[What is required]:
Determine how many lines in the listing below include "pixels", and answer with only that number.

[Provided records]:

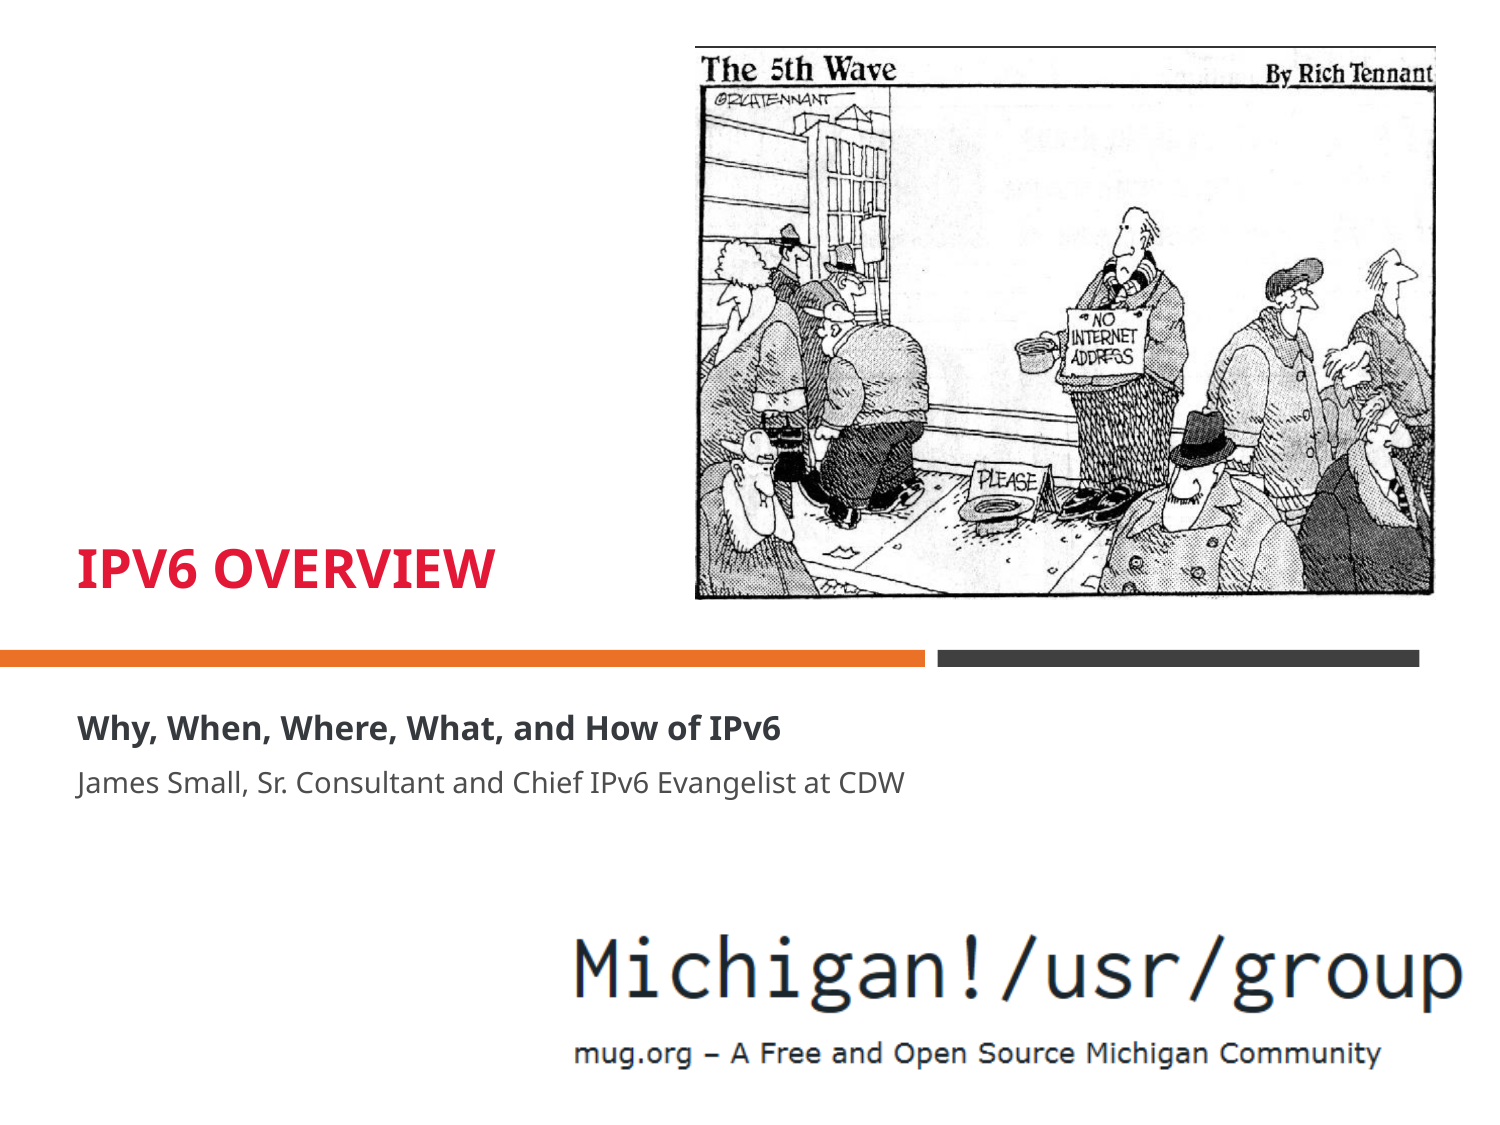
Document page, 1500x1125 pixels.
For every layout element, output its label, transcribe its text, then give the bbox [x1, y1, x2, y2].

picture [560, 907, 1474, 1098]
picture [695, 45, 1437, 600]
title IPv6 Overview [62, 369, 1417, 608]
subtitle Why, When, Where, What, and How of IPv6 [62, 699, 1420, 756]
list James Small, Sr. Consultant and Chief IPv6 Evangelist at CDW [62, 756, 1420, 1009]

---

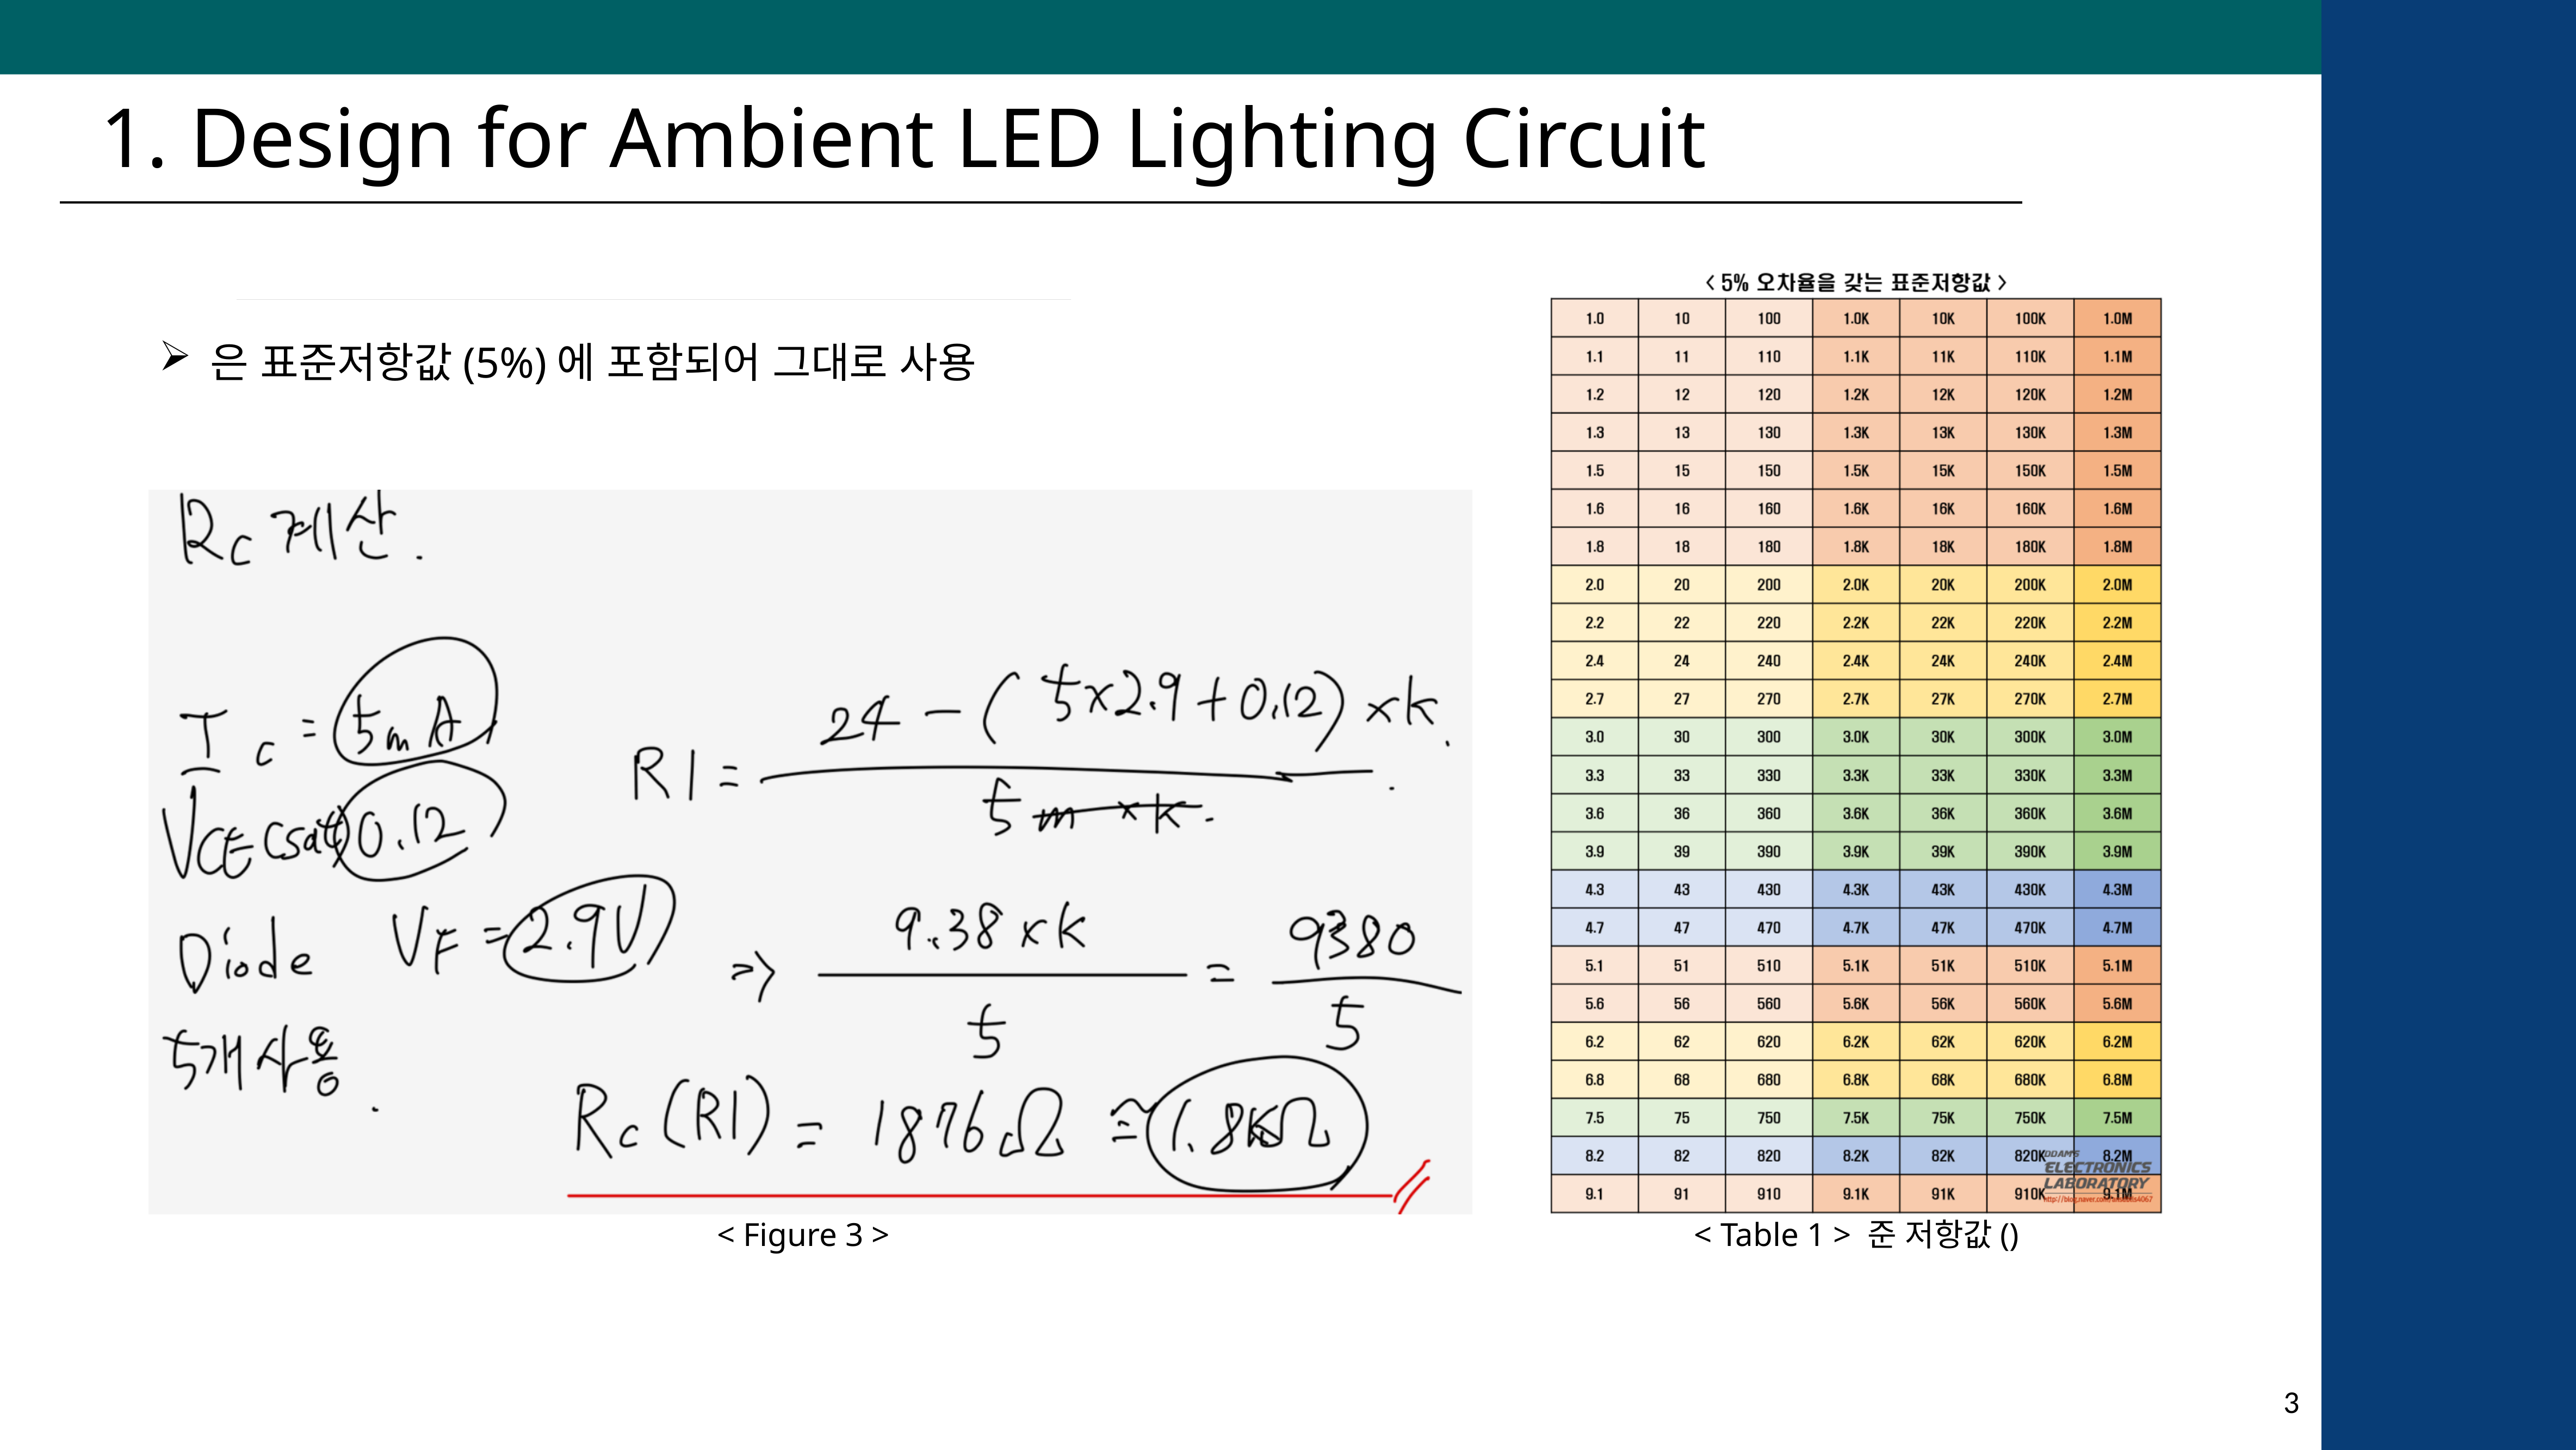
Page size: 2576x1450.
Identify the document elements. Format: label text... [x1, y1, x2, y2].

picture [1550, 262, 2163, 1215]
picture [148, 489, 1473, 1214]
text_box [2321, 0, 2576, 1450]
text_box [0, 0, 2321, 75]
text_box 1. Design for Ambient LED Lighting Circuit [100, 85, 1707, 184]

...

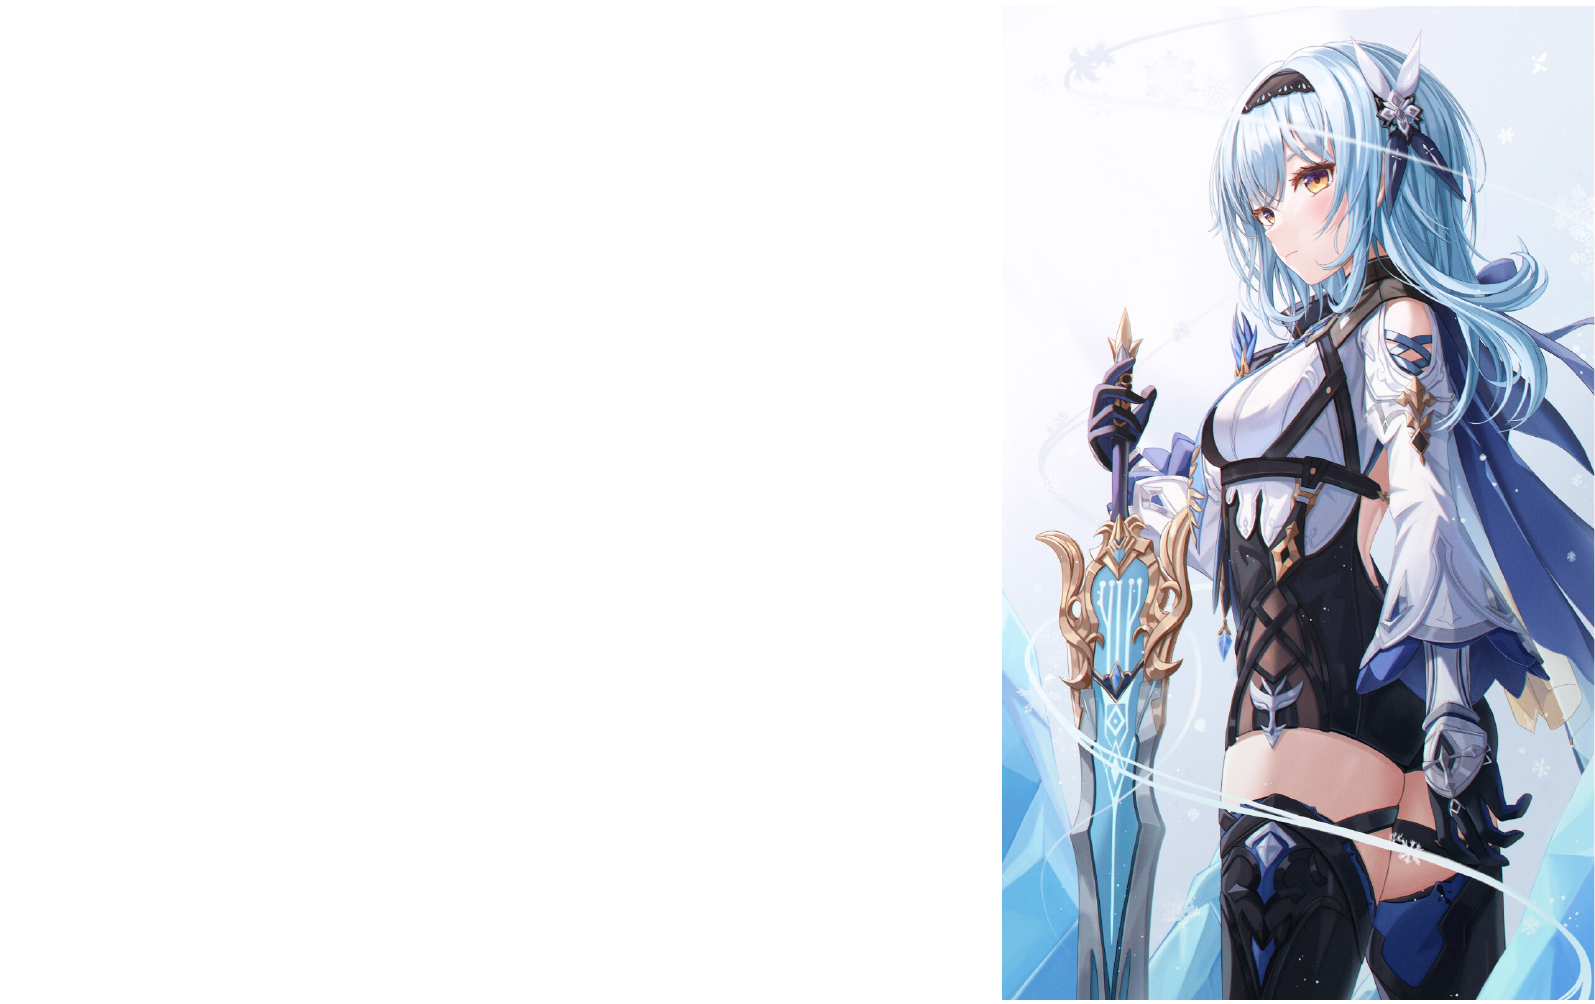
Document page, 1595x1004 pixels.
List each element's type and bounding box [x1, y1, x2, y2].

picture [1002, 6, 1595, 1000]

[Completed task]:
2